Le programme Artemis est un programme spatial habité de la NASA, l’agence spatiale américaine, dont l’objectif est d’amener un équipage sur le sol lunaire d’ici 2025.

À l’instigation du président américain Donald Trump, la date du retour de l’homme sur la Lune, que la NASA avait fixée à 2028 sans programmation clairement définie, a été avancée de quatre ans en avec des objectifs qui ont été précisés, donnant naissance au programme Artemis.

Celui-ci doit déboucher sur une exploration durable de notre satellite c’est-à-dire l’organisation de missions régulières dont l’aboutissement serait l’installation d’un poste permanent sur la Lune.

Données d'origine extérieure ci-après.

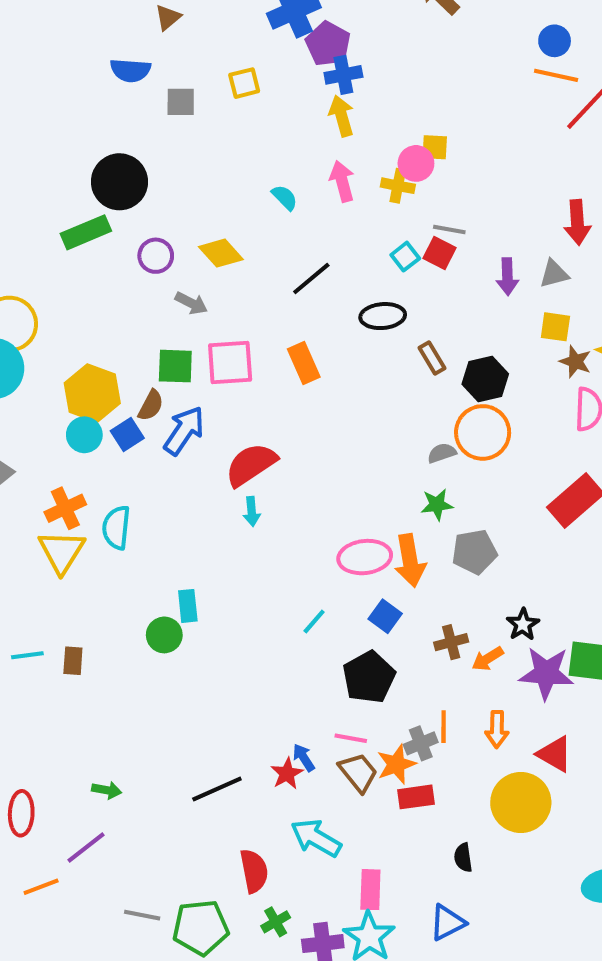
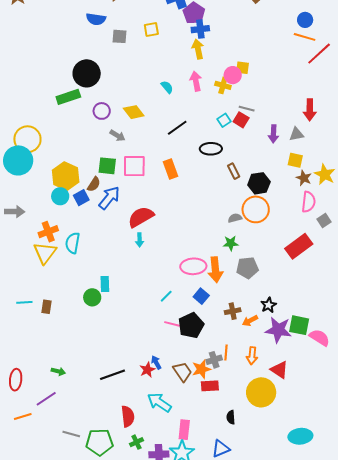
pink line: (351, 738) -> (172, 324), moved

Le programme doit également permettre de tester et de mettre au point les équipements et procédures qui seront mis en œuvre au cours des futures missions avec équipage à la surface de la planète Mars.

La réalisation des missions du programme Artemis nécessite le développement de plusieurs engins spatiaux : le lanceur lourd Space Launch System (SLS), le vaisseau spatial Orion, dont la réalisation a débuté dans les années 2010 mais est marquée par des dérapages budgétaires et calendaires réguliers, un vaisseau lunaire entièrement nouveau Human Landing System (HLS), chargé d’emporter les hommes sur le sol lunaire, et des missions robotiques, chargées de réaliser des reconnaissances et des études scientifiques complémentaires.

L’architecture des missions repose sur la future station spatiale Lunar Orbital Platform-Gateway (LOP-G) qui, placée en orbite autour de la Lune, servira de relais entre la Terre et la surface de la Lune.